**Exercise**
From the entries, copy out every line in which the word "jogo" is found.

**Records for the exercise**
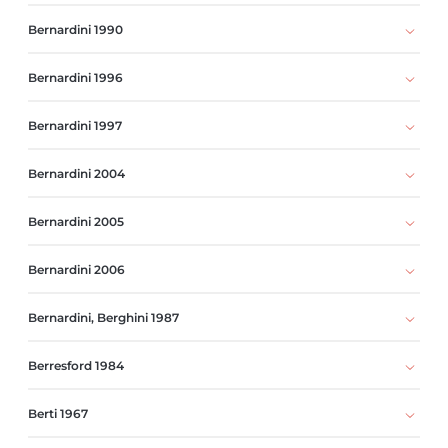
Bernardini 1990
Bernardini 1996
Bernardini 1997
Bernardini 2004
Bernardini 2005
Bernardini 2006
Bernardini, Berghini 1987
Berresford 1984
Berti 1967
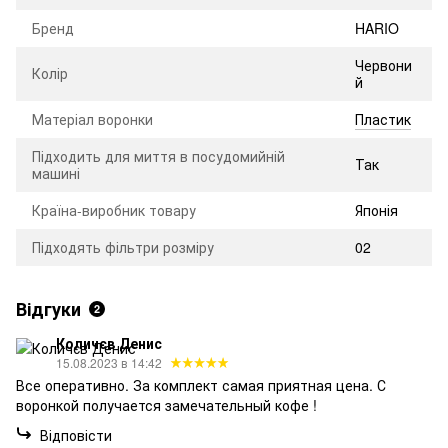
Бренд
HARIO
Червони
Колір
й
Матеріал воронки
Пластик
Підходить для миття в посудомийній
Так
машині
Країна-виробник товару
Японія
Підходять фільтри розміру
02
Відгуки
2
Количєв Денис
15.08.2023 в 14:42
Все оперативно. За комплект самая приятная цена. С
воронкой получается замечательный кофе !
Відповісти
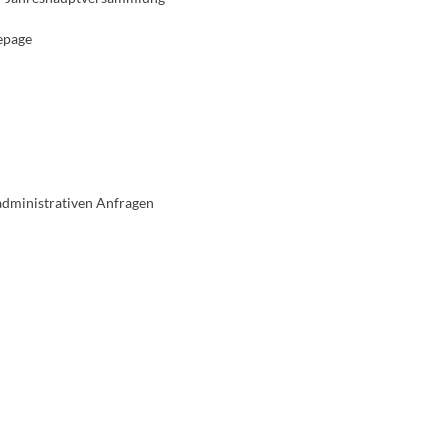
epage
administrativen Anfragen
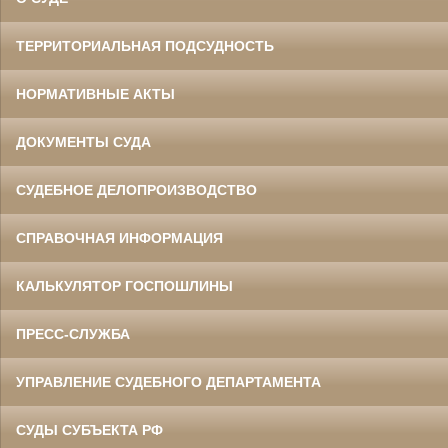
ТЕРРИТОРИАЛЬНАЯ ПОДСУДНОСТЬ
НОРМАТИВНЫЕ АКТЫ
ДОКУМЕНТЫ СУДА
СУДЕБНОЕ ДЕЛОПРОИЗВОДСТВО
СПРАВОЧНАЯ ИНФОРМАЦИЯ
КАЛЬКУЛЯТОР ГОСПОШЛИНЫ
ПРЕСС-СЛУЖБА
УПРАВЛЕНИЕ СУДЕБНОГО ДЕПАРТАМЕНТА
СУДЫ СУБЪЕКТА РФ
--
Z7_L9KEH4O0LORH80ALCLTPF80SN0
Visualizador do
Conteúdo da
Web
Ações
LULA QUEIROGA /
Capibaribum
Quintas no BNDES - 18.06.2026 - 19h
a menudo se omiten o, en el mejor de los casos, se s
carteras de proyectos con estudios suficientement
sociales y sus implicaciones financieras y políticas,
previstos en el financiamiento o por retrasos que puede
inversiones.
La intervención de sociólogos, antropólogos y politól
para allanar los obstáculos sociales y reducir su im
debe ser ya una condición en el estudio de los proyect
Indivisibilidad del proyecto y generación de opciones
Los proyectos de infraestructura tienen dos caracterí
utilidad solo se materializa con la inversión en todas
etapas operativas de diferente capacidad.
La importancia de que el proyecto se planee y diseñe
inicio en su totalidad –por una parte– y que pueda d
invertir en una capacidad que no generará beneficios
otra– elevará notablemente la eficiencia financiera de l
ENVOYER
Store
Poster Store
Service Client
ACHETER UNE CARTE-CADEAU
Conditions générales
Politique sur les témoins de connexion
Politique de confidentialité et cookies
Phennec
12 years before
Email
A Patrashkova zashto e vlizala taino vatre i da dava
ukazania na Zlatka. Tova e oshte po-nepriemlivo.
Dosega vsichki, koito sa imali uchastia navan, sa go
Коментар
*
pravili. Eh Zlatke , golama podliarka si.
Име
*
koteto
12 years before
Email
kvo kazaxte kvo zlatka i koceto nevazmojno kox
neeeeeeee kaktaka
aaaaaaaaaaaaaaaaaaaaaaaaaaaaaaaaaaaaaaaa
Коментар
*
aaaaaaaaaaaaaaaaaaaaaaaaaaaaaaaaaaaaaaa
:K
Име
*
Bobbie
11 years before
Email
* * *
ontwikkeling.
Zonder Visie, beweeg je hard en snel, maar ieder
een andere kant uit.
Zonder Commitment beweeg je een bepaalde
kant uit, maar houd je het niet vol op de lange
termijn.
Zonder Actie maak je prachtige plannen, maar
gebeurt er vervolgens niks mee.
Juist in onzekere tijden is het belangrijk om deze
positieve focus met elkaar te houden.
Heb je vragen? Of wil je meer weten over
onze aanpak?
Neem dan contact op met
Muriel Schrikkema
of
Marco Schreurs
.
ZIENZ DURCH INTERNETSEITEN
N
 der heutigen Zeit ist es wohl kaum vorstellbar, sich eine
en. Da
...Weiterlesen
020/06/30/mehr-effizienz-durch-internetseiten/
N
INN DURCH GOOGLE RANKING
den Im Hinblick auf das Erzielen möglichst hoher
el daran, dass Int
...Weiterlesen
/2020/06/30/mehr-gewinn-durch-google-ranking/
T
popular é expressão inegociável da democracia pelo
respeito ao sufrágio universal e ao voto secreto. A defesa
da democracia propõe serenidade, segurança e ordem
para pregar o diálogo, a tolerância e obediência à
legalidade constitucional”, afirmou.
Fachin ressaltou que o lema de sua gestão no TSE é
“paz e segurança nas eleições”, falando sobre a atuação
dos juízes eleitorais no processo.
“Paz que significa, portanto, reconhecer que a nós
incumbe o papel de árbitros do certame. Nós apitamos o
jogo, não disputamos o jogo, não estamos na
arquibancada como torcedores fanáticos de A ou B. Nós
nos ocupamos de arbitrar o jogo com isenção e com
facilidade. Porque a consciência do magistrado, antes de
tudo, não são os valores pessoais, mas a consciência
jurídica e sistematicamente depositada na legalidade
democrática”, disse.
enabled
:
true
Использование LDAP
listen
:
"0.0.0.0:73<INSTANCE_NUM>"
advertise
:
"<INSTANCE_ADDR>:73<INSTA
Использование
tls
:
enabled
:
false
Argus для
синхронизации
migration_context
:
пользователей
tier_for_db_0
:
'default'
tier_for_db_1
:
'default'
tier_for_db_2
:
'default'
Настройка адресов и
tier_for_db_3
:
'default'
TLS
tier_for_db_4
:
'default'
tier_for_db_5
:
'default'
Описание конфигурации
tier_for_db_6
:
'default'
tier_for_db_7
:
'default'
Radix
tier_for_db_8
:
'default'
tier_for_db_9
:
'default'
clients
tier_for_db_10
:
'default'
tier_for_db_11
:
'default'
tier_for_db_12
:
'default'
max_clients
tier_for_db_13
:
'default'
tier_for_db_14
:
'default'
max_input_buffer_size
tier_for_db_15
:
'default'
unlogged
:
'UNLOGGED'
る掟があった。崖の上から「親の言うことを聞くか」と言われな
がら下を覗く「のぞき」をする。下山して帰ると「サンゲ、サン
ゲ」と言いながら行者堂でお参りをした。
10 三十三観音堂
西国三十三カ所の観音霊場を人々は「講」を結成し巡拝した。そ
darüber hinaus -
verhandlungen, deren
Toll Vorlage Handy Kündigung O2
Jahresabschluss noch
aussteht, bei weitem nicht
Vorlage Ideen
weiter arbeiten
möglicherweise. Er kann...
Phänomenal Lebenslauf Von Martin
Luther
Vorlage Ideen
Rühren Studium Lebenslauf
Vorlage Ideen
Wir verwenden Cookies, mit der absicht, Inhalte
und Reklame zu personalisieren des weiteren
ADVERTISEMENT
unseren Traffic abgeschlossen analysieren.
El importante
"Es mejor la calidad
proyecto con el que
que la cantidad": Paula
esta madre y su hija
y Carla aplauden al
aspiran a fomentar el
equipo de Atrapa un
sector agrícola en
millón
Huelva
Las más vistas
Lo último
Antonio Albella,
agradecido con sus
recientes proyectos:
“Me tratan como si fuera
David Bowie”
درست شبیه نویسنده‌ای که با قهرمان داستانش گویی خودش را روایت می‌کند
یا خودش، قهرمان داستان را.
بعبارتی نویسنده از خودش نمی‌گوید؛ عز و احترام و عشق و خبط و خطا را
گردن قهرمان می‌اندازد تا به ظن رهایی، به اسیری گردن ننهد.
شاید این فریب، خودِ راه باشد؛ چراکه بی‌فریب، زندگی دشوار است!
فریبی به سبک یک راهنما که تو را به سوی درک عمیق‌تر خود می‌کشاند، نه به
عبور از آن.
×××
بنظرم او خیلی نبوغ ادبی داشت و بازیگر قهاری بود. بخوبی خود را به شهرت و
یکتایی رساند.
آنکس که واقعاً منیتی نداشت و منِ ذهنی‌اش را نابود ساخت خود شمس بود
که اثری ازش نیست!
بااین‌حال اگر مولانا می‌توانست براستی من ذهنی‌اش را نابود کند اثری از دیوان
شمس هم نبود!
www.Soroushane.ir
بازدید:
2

**Output below**
jogo, não disputamos o jogo, não estamos na
nos ocupamos de arbitrar o jogo com isenção e com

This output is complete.